COMPENSATION OF DIRECTORS
 
 

The retainer for Board service for non-employee directors of ArvinMeritor is $75,000 per year. No additional retainer is paid for service as committee members.
 
The Chairman of the Audit Committee receives an additional retainer of $10,000 per year, and the Chairman of the Compensation Committee receives an additional retainer of $7,000 per year. The Chairmen of the Corporate Governance and Nominating Committee and the Environmental and Social Responsibility Committee each receive an additional retainer of $5,000 per year. The Presiding Director receives an additional retainer of $20,000 per year.
 
A director may elect to defer payment of all or part of the cash retainer fees to a later date, with interest on deferred amounts accruing quarterly at a rate equal to 120% of the Federal long-term rate set each month by the Secretary of the Treasury. Each director also has the option each year (provided sufficient shares are available under a plan covering director equity grants to accommodate this deferral option at the time of election) to defer all or any portion of the cash retainer by electing to receive restricted shares or restricted share units that could be forfeited if certain conditions are not satisfied. The restricted shares or restricted share units in lieu of the cash retainer are valued at the closing price of the Common Stock on the New York Stock Exchange – Composite Transactions reporting system on the date each retainer payment would otherwise be made in cash.
 

After each Annual Meeting of Shareowners, each non-employee director receives an equity grant under the 2004 Directors Stock Plan. The grant in 2008 consisted of shares of common stock, restricted stock or restricted share units, at the director’s discretion, equal to a value of $80,000 on the date of grant, which on the date of grant was equal to 6,607 shares. The grant for fiscal 2009 is expected to deplete the remaining shares available under the 2004 Directors Stock Plan and consist of a grant of 3,500 shares per director. Accordingly, the difference between the fair market value on the date of grant of the 3,500 shares and $80,000 (the intended value of the equity award) will be paid in cash. The Company currently expects to submit a plan covering director equity grants for shareholder approval prior to the 2010 annual grant.
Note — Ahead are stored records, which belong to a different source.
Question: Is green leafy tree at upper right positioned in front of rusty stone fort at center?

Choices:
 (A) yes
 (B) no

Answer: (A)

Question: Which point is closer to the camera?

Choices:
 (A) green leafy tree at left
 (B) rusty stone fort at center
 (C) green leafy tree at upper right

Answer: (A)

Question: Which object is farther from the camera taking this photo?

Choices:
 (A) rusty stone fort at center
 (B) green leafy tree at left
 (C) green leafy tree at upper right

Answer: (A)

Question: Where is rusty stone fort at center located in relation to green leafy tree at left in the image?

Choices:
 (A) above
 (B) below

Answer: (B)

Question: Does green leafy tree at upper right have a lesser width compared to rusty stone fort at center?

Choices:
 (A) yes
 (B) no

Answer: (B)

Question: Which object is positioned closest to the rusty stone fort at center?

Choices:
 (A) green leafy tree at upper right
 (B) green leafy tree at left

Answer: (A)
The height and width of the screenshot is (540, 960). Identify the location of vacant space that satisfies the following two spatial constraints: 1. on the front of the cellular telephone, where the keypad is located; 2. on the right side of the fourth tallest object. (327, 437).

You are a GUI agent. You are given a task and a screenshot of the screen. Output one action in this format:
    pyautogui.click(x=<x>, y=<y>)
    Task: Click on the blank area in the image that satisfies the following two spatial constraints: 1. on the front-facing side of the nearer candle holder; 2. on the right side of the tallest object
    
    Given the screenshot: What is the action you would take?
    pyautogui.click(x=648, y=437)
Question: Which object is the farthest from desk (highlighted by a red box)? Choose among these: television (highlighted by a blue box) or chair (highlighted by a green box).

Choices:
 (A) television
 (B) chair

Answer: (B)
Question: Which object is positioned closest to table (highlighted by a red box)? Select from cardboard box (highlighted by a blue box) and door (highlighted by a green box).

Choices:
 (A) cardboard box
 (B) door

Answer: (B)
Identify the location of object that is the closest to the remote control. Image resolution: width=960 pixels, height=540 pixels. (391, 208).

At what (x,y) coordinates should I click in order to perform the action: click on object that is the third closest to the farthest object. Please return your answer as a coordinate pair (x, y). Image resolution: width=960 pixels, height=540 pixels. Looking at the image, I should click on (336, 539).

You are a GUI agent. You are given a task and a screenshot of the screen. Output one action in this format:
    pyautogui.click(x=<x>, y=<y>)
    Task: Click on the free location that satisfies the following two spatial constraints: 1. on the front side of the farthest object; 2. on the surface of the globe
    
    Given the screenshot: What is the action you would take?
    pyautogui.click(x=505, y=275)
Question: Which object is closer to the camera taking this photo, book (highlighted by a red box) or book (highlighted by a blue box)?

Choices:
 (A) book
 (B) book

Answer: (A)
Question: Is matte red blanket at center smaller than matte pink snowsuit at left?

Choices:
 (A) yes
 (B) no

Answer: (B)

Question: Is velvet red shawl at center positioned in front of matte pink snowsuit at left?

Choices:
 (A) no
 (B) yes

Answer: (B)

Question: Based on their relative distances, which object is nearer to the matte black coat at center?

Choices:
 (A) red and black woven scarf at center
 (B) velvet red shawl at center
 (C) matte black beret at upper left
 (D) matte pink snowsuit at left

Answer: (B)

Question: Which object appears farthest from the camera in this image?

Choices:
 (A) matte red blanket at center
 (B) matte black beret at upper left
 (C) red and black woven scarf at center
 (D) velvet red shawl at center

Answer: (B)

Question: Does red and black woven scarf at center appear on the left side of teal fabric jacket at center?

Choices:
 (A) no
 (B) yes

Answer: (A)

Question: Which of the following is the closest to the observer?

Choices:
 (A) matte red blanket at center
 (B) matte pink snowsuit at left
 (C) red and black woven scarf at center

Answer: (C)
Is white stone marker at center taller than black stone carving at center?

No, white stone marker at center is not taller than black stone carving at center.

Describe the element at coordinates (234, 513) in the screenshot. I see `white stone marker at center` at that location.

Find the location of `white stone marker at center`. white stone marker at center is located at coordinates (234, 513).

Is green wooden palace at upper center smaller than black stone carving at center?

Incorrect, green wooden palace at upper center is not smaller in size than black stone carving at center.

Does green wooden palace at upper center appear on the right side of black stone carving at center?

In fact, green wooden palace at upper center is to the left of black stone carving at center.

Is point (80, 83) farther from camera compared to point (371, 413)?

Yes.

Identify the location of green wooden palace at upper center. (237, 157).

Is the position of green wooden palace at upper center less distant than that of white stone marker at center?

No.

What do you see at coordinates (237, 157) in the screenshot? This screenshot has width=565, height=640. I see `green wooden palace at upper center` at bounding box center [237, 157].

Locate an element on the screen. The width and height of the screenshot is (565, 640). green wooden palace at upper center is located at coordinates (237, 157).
A non-employee director who is elected to the Board during the fiscal year receives a pro rata portion of the annual grant.
 
Non-employee directors also receive fees for attendance at committee meetings. These attendance fees are in the amount of $1,500 for each meeting in person and $750 for each telephone meeting.
 
Directors who are also employees of ArvinMeritor or a subsidiary of ArvinMeritor do not receive compensation for serving as directors.